Tim, Labriola: “Adeguare i prezzi all’ inflazione e separare la rete da servizi”

Adeguare i prezzi delle offerte tlc retail e wholesale. E’ la richiesta che viene da un colosso delle telecomunicazioni come Tim per voce del suo ceo.

Foto LaPresse 15 Giugno, 2022 Milano, Italia News La presentazione della nuova campagna TIM con la regia di Giuseppe Tornatore nella sede di Dolce & Gabbana. Nella foto: Pietro Labriola Photo LaPresse June 15, 2022 Milan, Italy News The presentation of the new TIM campaign directed by Giuseppe Tornatore at the Dolce & Gabbana headquarters. In the picture: Pietro Labriola

MILANO – Adeguare i prezzi delle offerte tlc retail e wholesale. E’ la richiesta che viene da un colosso delle telecomunicazioni come Tim per voce del suo ceo. L’amministratore delegato dell’ex monopolista in occasione della relazione annuale dell’Organo di vigilanza (Odv), ha nuovamente parlato di separazione della rete da servizi, perché l’integrazione verticale è “anacronistica” dati i costi di ammodernamento dell’infrastruttura e la forte competizione in corso.

Dichiarazioni che arrivano alla vigilia del primo consiglio di amministrazione per mettere in moto il piano di separazione di Telecom Italia in due, una società di servizi telefonici e una di connessioni di rete. Il piano industriale sarà poi presentato al mercato il 7 luglio.

“Come già accaduto in numerosi Paesi europei, si possono prevedere adeguamenti verso l’alto e indicizzazioni all’inflazione dei prezzi delle offerte tlc retail e wholesale”, ha detto l’ad parlando sia dei costi finali per gli utenti comuni, sia alle tariffe per le società telefoniche che si appoggiano alla rete di Tim.

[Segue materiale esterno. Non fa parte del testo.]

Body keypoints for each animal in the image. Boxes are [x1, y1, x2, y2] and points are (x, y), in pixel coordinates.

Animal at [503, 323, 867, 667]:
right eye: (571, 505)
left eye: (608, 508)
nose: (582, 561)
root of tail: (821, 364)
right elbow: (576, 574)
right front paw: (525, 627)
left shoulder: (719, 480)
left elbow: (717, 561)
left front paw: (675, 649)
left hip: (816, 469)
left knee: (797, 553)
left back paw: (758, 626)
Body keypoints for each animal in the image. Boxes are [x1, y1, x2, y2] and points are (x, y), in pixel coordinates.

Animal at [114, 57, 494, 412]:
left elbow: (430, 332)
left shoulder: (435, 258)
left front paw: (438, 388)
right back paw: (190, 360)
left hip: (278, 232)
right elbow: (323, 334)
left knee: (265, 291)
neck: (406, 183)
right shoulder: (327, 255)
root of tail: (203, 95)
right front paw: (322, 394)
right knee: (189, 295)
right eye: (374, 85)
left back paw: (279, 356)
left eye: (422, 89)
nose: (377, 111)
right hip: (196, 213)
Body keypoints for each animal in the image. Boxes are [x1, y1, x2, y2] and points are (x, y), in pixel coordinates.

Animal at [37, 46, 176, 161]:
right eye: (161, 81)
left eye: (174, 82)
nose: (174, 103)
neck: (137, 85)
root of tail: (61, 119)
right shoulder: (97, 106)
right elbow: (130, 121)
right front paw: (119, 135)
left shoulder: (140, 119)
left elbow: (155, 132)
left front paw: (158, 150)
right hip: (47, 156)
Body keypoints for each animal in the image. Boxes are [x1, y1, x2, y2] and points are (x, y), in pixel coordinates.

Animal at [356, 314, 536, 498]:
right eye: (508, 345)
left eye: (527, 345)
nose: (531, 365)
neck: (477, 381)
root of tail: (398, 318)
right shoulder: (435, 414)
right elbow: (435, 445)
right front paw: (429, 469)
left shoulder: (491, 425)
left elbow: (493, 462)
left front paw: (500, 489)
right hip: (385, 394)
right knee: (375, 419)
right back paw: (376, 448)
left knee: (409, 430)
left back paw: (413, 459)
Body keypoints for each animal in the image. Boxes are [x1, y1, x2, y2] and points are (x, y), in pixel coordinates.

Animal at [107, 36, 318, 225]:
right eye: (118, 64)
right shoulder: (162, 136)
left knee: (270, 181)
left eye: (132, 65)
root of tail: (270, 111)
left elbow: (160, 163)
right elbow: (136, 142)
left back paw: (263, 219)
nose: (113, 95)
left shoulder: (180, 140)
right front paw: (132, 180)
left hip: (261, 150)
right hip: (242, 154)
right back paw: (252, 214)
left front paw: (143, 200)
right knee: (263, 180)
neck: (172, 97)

La preoccupazione ai vertici di del big delle tlc è che la sosteniblità del settore sia messa a rischio da contesto di mercato. Labriola ha ricordato che Tim “è il secondo consumatore a livello nazionale di energia, ma non siamo considerati azienda energivora perché il consumo di energia è distribuito sul territorio”.

Per il ceo la parola d’ordine “è rivedere le priorità del settore rispetto al passato e il modello industriale, abbandonando la guerra dei prezzi e le logiche di distruzione del valore, puntando invece a strategie di posizionamento premium improntato alla logica: valore rispetto ai volumi vs volume”. E evidenzia che il progetto di separazione è basato su considerazioni industriali e ha l’obiettivo di creare entità autonome, più efficaci e competitive di quanto non lo siano restando integrate in un’unica società. “Non ci separiamo per cercare un ‘dividendo regolamentare’ su cui si sono arenati tanti progetti del passato – ha aggiunto– Tuttavia, è nell’ordine delle cose che la nuova analisi coordinata dei mercati dell’accesso, avviata da Agcom nel 2020, dovrà tener conto del nuovo modello di separazione verticale di Tim e delle sue conseguenze in termini di semplificazione delle attuali regole retail e wholesale”.

Comunque, secondo Labriola, con la rete Tim fa meglio della sua omologa britannica Openreach. “Anche grazie agli stimoli dell’Odv – ha sottolineato – le nostre performance nei tempi di delivery e di assurance dei servizi wholesale principali in rame e fibra (ULL e VULA) risultano superiori a quelle di Openreach, considerato da tutti come il benchmark internazionale dei modelli di equivalence”.

Per il manager è lo scenario competitivo del telecomunicazioni che porta a fare la scelta di separare i servizi dalle infrastrutture, decisioni che devono mostrare “coraggio”: “Il comparto dei servizi è caratterizzato da dinamiche competitive incompatibili con i lunghi periodi di recupero degli investimenti infrastrutturali – ha detto Labriola – i nostri concorrenti sul fisso hanno una struttura di costo tutta market driven (guidata dal mercato, ndr) e con investimenti infrastrutturali molto più limitati dei nostri, in quanto si basano prevalentemente sull’acquisto di servizi all’ingrosso della nostra rete. Al contrario, noi fino ad oggi abbiamo dovuto tenere conto del mercato retail ma anche delle esigenze del mercato wholesale, senza certezze sul ritorno degli investimenti a causa dell’elevata pressione regolamentare”.